Segment Open
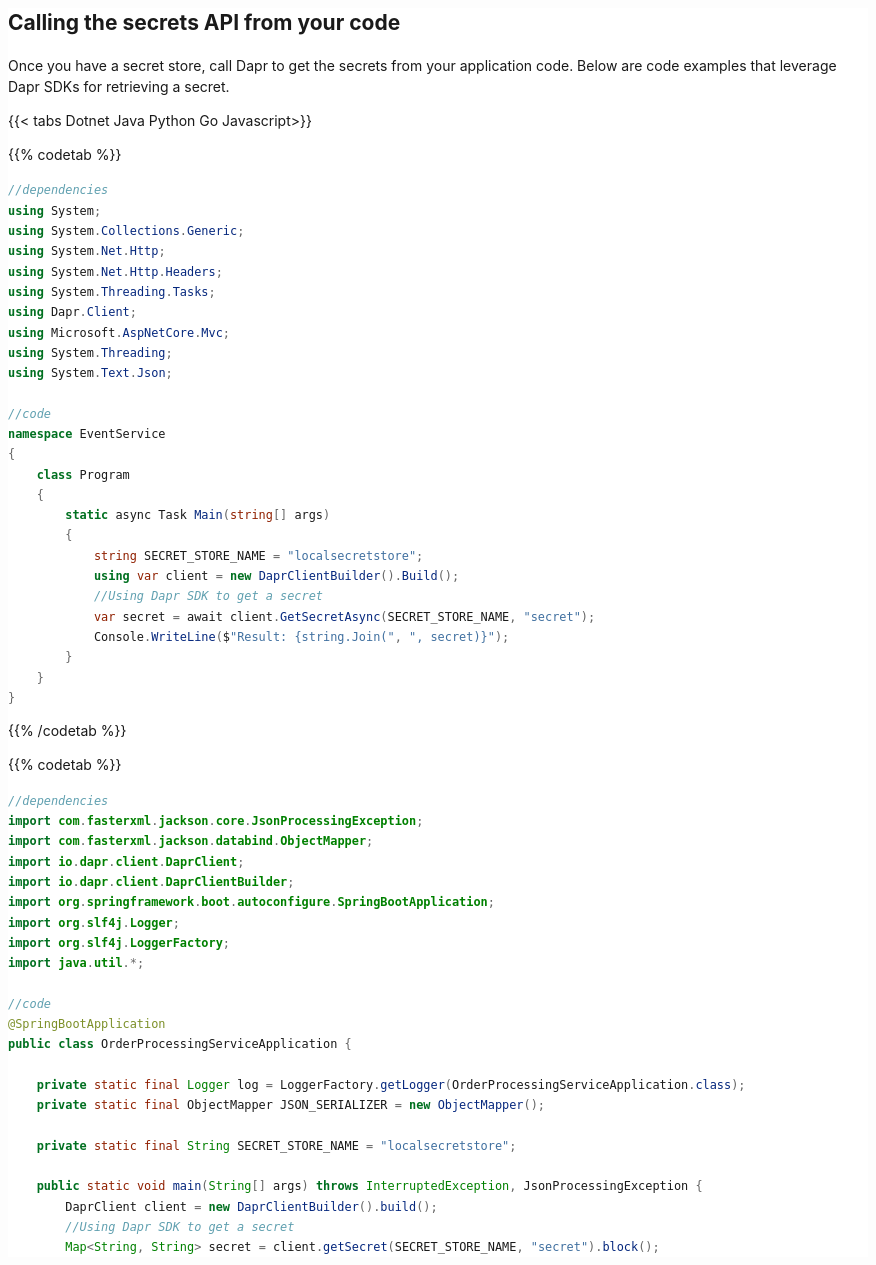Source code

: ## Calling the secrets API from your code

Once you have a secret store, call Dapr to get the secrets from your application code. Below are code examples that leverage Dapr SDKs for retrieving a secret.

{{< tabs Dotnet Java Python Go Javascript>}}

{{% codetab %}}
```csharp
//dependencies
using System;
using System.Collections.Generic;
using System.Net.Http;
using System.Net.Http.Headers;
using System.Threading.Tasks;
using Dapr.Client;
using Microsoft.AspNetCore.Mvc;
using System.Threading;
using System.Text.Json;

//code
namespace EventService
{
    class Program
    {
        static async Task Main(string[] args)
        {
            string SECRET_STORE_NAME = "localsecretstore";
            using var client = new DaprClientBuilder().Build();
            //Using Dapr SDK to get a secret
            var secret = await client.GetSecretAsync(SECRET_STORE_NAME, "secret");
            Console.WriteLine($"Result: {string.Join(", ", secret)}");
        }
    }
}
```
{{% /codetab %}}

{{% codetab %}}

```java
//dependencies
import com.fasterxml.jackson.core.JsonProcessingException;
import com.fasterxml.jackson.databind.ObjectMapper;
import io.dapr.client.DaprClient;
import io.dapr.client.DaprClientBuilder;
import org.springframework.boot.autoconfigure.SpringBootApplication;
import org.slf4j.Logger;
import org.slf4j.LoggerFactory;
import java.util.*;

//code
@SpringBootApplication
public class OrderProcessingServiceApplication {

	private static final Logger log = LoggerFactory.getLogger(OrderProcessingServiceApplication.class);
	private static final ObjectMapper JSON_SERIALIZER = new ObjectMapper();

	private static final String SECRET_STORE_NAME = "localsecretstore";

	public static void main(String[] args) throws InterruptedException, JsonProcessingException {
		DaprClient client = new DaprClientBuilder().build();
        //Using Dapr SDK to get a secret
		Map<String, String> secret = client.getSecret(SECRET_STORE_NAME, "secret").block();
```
Segment Closed
Segment Open
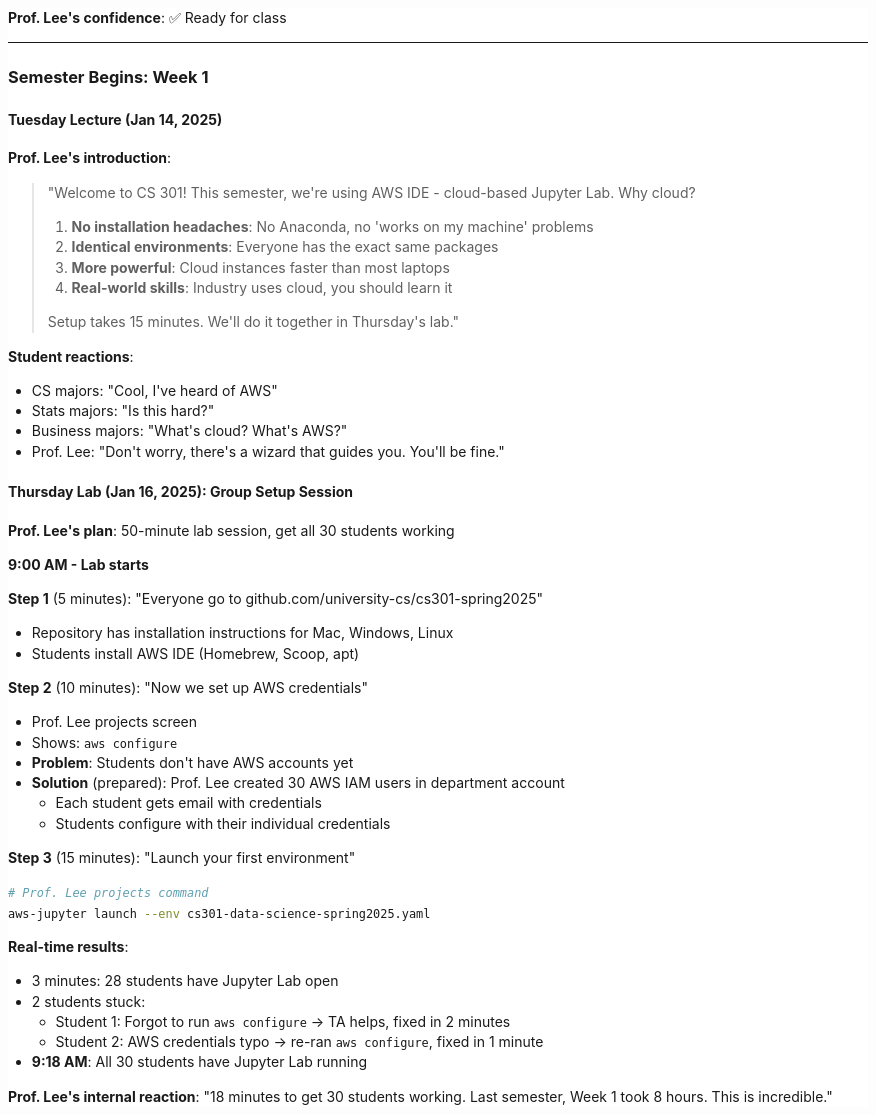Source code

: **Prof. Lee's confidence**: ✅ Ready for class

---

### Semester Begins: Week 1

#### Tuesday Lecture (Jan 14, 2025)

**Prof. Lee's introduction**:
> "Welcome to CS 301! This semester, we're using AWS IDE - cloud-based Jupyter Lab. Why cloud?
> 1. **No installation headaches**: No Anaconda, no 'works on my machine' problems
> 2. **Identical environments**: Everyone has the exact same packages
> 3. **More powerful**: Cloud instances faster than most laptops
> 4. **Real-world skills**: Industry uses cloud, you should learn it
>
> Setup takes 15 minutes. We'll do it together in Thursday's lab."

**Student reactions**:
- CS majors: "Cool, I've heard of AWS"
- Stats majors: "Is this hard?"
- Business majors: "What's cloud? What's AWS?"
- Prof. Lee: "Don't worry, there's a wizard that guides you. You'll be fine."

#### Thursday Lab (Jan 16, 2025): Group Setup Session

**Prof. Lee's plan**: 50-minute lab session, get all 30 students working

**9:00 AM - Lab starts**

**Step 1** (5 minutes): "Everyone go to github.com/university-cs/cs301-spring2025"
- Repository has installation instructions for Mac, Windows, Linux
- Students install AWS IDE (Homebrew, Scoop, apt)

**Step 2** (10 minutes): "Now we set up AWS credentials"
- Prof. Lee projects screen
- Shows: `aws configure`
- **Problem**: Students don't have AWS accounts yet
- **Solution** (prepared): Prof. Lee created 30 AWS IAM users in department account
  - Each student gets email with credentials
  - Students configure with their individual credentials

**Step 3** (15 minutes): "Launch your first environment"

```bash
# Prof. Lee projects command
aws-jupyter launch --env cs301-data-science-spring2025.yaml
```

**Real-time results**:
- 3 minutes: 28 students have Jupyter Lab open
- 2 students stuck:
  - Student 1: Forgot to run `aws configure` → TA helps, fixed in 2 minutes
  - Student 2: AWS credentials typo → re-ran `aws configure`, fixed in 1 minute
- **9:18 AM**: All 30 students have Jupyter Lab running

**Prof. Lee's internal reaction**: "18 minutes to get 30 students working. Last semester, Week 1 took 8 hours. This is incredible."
Segment Closed
Exercise directions >>
Working from the material above, tally how many lines hold the string "final". The number is all that is needed.

Written answer >>
3